- Task requirements: Exact transcription, pictures omitted: begin at the top line of the records below and end with the line bearing "n Centre, Kolkata".

- Stored data entries:

• • • •

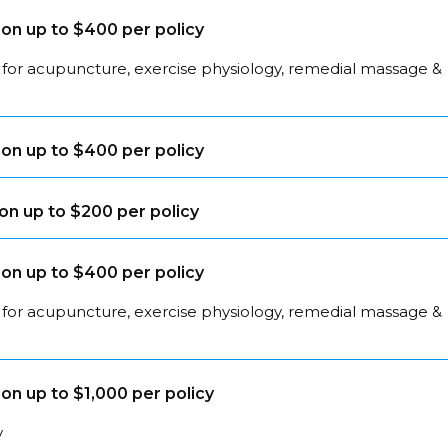
on up to $400 per policy
 for acupuncture, exercise physiology, remedial massage &
on up to $400 per policy
on up to $200 per policy
on up to $400 per policy
 for acupuncture, exercise physiology, remedial massage &
on up to $1,000 per policy
y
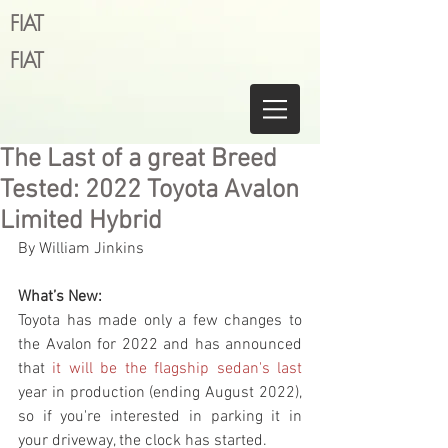
FIAT
FIAT
The Last of a great Breed
Tested: 2022 Toyota Avalon
Limited Hybrid
By William Jinkins
What’s New:
Toyota has made only a few changes to 
the Avalon for 2022 and has announced 
that 
it will be the flagship sedan's last
year in production (ending August 2022), 
so if you're interested in parking it in 
your driveway, the clock has started. 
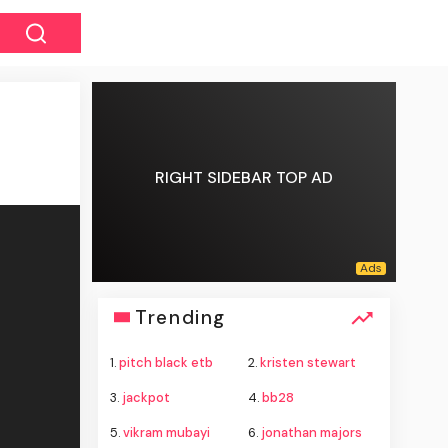
RIGHT SIDEBAR TOP AD
Trending
1.
pitch black etb
2.
kristen stewart
3.
jackpot
4.
bb28
5.
vikram mubayi
6.
jonathan majors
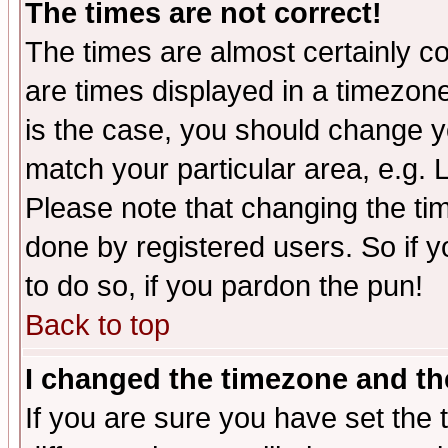
The times are not correct!
The times are almost certainly c
are times displayed in a timezone 
is the case, you should change yo
match your particular area, e.g.
Please note that changing the tim
done by registered users. So if yo
to do so, if you pardon the pun!
Back to top
I changed the timezone and the
If you are sure you have set the t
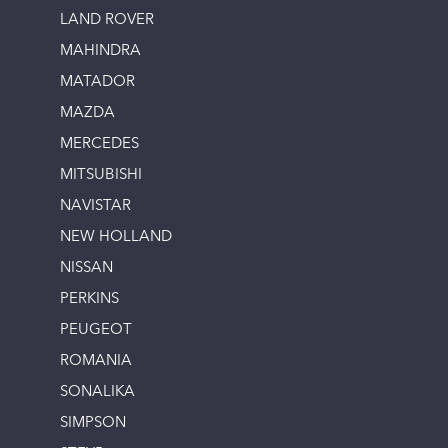
LAND ROVER
MAHINDRA
MATADOR
MAZDA
MERCEDES
MITSUBISHI
NAVISTAR
NEW HOLLAND
NISSAN
PERKINS
PEUGEOT
ROMANIA
SONALIKA
SIMPSON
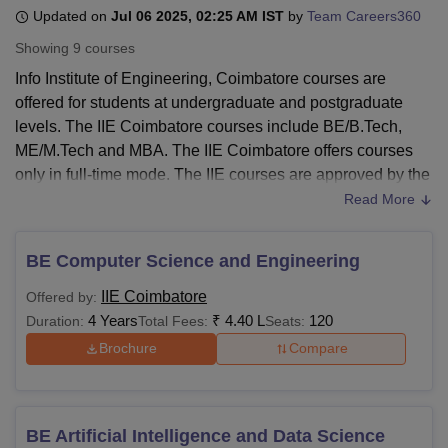
Updated on
Jul 06 2025, 02:25 AM IST
by
Team Careers360
Showing
9
courses
U Bhopal
Info Institute of Engineering, Coimbatore courses are
MS Lucknow
KMC Manipal
King George Medical College Lucknow
MMC 
offered for students at undergraduate and postgraduate
u University
Calcutta University
Guru Gobind Singh Indraprastha Univer
levels. The IIE Coimbatore courses include BE/B.Tech,
ni
UPES Dehradun
Amity University Noida
Lovely Professional University
ME/M.Tech and MBA. The IIE Coimbatore offers courses
 Agricultural University, Anand
stitute of Fundamental Research, Mumbai
Indian Agricultural Research I
only in full-time mode. The IIE courses are approved by the
oimbatore
Vellore Institute of Technology, Vellore
SRM Institute of Scien
All India Council for Technical Education (AICTE). The
Read More
duration of IIE Coimbatore courses is 2 - 4 years.
pital College Of Nursing, Mumbai
ICT Mumbai
ASMSOC Mumbai
Candidates are required to meet the minimum
adras Christian College
Loyola College
Crescent College
HITS Chennai
BE Computer Science and Engineering
requirements to be eligible for courses offered at
Info
n Centre, Kolkata
Guru Nanak Institute Of Hotel Management, Kolkata
J
IIE Coimbatore
Offered by:
ocial Sciences
Competition
Pharmacy
Animation and Design
Institute of Engineering, Coimbatore
. The IIE course fees
4 Years
₹
4.40 L
120
Duration:
Total Fees:
Seats:
vary depending on the course opted by the candidate.
iversity Reviews
Amrita Vishwa Vidyapeetham Reviews
IBS Hyderabad 
Brochure
Compare
Info Institute of Engineering, Coimbatore
Courses
The IIE Coimbatore offers courses for students at
undergraduate and postgraduate levels. The following
BE Artificial Intelligence and Data Science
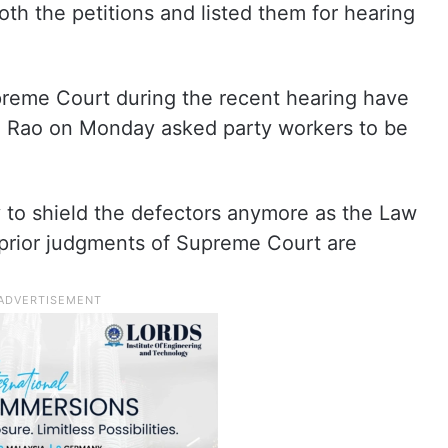
h the petitions and listed them for hearing
reme Court during the recent hearing have
 Rao on Monday asked party workers to be
ty to shield the defectors anymore as the Law
 prior judgments of Supreme Court are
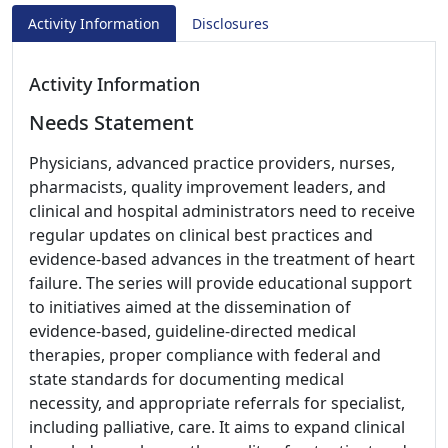
Activity Information
Disclosures
Activity Information
Needs Statement
Physicians, advanced practice providers, nurses,
pharmacists, quality improvement leaders, and
clinical and hospital administrators need to receive
regular updates on clinical best practices and
evidence-based advances in the treatment of heart
failure. The series will provide educational support
to initiatives aimed at the dissemination of
evidence-based, guideline-directed medical
therapies, proper compliance with federal and
state standards for documenting medical
necessity, and appropriate referrals for specialist,
including palliative, care. It aims to expand clinical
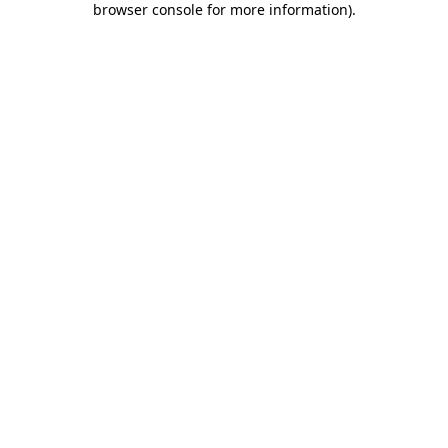
browser console for more information)
.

• • • •

- Task solution:
on up to $400 per policy
 for acupuncture, exercise physiology, remedial massage &
on up to $400 per policy
on up to $200 per policy
on up to $400 per policy
 for acupuncture, exercise physiology, remedial massage &
on up to $1,000 per policy
y
FIAT
FIAT
The Last of a great Breed
Tested: 2022 Toyota Avalon
Limited Hybrid
By William Jinkins
What’s New:
Toyota has made only a few changes to 
the Avalon for 2022 and has announced 
that 
it will be the flagship sedan's last
year in production (ending August 2022), 
so if you're interested in parking it in 
your driveway, the clock has started. 
RIGHT SIDEBAR TOP AD
Trending
1.
pitch black etb
2.
kristen stewart
3.
jackpot
4.
bb28
5.
vikram mubayi
6.
jonathan majors
The times are not correct!
The times are almost certainly c
are times displayed in a timezone 
is the case, you should change yo
match your particular area, e.g.
Please note that changing the tim
done by registered users. So if yo
to do so, if you pardon the pun!
Back to top
I changed the timezone and the
If you are sure you have set the t
LAND ROVER
MAHINDRA
MATADOR
MAZDA
MERCEDES
MITSUBISHI
NAVISTAR
NEW HOLLAND
NISSAN
PERKINS
PEUGEOT
ROMANIA
SONALIKA
SIMPSON
Updated on
Jul 06 2025, 02:25 AM IST
by
Team Careers360
Showing
9
courses
U Bhopal
Info Institute of Engineering, Coimbatore courses are
MS Lucknow
KMC Manipal
King George Medical College Lucknow
MMC 
offered for students at undergraduate and postgraduate
u University
Calcutta University
Guru Gobind Singh Indraprastha Univer
levels. The IIE Coimbatore courses include BE/B.Tech,
ni
UPES Dehradun
Amity University Noida
Lovely Professional University
ME/M.Tech and MBA. The IIE Coimbatore offers courses
 Agricultural University, Anand
stitute of Fundamental Research, Mumbai
Indian Agricultural Research I
only in full-time mode. The IIE courses are approved by the
oimbatore
Vellore Institute of Technology, Vellore
SRM Institute of Scien
All India Council for Technical Education (AICTE). The
Read More
duration of IIE Coimbatore courses is 2 - 4 years.
pital College Of Nursing, Mumbai
ICT Mumbai
ASMSOC Mumbai
Candidates are required to meet the minimum
adras Christian College
Loyola College
Crescent College
HITS Chennai
BE Computer Science and Engineering
requirements to be eligible for courses offered at
Info
n Centre, Kolkata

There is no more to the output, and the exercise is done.